Notas de R$ 1, R$ 2 e R$ 5 são as mais escassas, conforme a FOLHA apurou em estabelecimentos de Londrina. Nas casas lotéricas - alternativa para algumas operações financeiras - o movimento aumentou e a dificuldade para trocar dinheiro, também. ''O problema de troco já vem de um tempo atrás, mas agora piorou. Deixamos sempre uma reserva grande para não prejudicar os clientes, mas se a greve continuar, com certeza teremos dificuldades'', afirmou o dono de uma lotérica na Avenida Maringá, Eduardo Domingues.
No caixa de uma banca de jornais no Centro, a proprietária Marlene Taramelli contabilizava, na manhã de ontem, apenas 11 moedas de R$ 1. Notas do mesmo valor, nenhuma. ''A coisa está feia. Os caixas eletrônicos só estão soltando notas de R$ 20 para cima, e as pessoas ficam segurando as moedas em casa. Não gostam de carregá-las, mas também não passam para frente'', reclamou. O problema só não é maior porque a banca possui uma máquina de café alimentada com moedas, o que garante o giro. ''Foi um dos motivos pelos quais adquirimos a cafeteira'', comentou Marlene.
A saída encontrada pelos comerciantes é apelar para a política da boa vizinhança. ''A gente vai se virando entre as farmácias da própria rede e indo atrás de mercados, bancas, lotéricas, padarias. A cordialidade dos vizinhos é que está ajudando'', afirmou Campos.
Uma panificadora da Área Central acabou se tornando o destino de vários comerciantes em apuros. ''A gente retém bastante (notas miúdas), pois é preciso ter reserva. Dá para socorrer os conhecidos, mas se trocarmos dinheiro para todo mundo vai acabar faltando'', ponderou a comerciante Karina Ferraz.
A greve também atinge correntistas nos caixas eletrônicos. O empresário Rodrigo Weber passou por três máquinas antes de conseguir fazer um saque, na manhã de ontem. ''Também precisava tirar o saldo, mas informaram que a operação não era possível'', reclamou. A auxiliar administrativa Oseli Ferrari saiu de um posto de auto-atendimento de mãos vazias. ''Vou tentar outro local. Ficar sem dinheiro, não dá'', frustrou-se. Até ontem, 332 agências permaneciam fechadas em todo o Estado. Sindicalistas afirmam que a greve continua amanhã.

——

EXERCÍCIOS PROPOSTOS:
1 > Segundo o trecho selecionado, quantas agências permaneciam fechadas em todo o Estado até ontem?
2 > Extraia do trecho selecionado, sem qualquer alteração, a passagem que vai de "A saída encontrada" até "ajudando'', afirmou Campos.".

——

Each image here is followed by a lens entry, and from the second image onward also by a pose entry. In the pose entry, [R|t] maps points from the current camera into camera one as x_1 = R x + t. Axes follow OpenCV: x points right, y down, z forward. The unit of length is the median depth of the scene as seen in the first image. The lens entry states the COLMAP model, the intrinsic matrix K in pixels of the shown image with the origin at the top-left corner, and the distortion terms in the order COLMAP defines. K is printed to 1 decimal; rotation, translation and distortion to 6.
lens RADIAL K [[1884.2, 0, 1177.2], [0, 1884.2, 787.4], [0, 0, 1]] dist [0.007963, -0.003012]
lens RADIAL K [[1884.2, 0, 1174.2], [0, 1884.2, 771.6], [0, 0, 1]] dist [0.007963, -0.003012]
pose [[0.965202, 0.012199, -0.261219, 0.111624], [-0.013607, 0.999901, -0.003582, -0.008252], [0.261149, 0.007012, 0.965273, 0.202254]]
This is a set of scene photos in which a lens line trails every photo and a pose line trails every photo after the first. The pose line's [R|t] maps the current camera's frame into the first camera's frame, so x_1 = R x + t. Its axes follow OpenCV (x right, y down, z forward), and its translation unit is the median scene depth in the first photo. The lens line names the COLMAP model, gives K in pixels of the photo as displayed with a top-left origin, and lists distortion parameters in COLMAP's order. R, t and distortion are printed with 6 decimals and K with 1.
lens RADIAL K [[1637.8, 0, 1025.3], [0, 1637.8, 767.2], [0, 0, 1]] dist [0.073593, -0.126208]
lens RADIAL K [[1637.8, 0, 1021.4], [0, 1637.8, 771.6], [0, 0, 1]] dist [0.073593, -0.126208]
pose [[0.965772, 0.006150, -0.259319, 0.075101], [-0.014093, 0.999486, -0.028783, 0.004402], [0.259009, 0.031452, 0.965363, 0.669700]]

——

GABARITO DOS EXERCÍCIOS:
1 > 332 agências.

2 >
A saída encontrada pelos comerciantes é apelar para a política da boa vizinhança. ''A gente vai se virando entre as farmácias da própria rede e indo atrás de mercados, bancas, lotéricas, padarias. A cordialidade dos vizinhos é que está ajudando'', afirmou Campos.